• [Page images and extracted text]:
== == ==
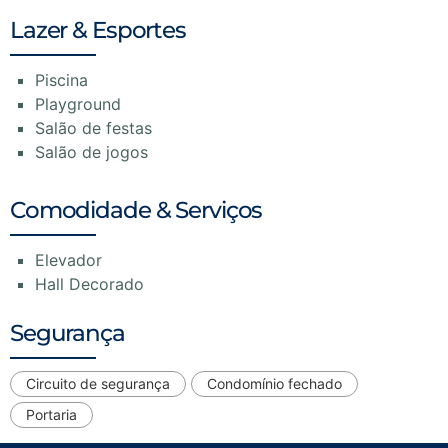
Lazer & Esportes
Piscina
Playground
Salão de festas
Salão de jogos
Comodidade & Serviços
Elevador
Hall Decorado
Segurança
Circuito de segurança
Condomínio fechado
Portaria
== == ==
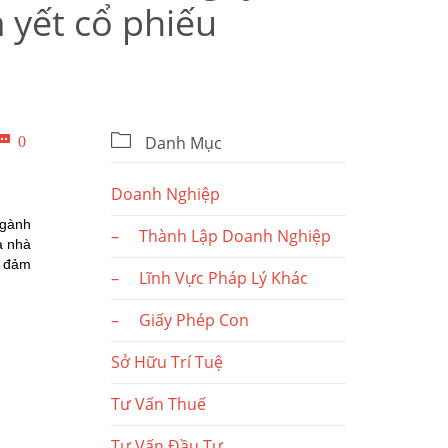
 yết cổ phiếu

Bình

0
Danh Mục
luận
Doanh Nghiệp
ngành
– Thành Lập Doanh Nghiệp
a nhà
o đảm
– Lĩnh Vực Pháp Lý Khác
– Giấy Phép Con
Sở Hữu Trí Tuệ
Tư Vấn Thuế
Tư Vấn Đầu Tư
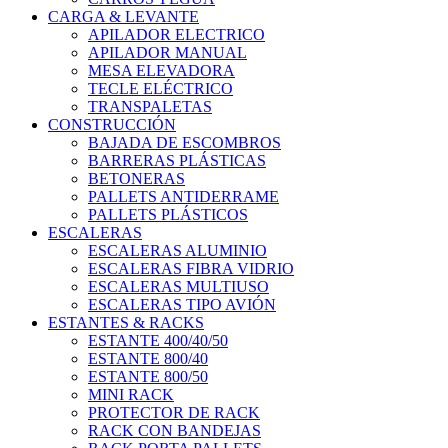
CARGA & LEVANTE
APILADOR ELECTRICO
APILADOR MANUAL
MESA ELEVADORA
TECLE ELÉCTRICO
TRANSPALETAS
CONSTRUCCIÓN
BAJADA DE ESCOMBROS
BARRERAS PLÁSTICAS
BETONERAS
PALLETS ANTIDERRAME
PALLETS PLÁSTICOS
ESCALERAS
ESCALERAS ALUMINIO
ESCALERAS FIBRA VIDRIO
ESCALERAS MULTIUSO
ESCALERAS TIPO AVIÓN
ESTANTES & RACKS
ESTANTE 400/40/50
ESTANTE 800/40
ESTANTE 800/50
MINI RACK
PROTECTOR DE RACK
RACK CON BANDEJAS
== == ==
• [EXERCISE DESCRIPTION]:
Among the entries, find every line holding "APILADOR" and return it.

• [TASK OUTPUT]:
APILADOR ELECTRICO
APILADOR MANUAL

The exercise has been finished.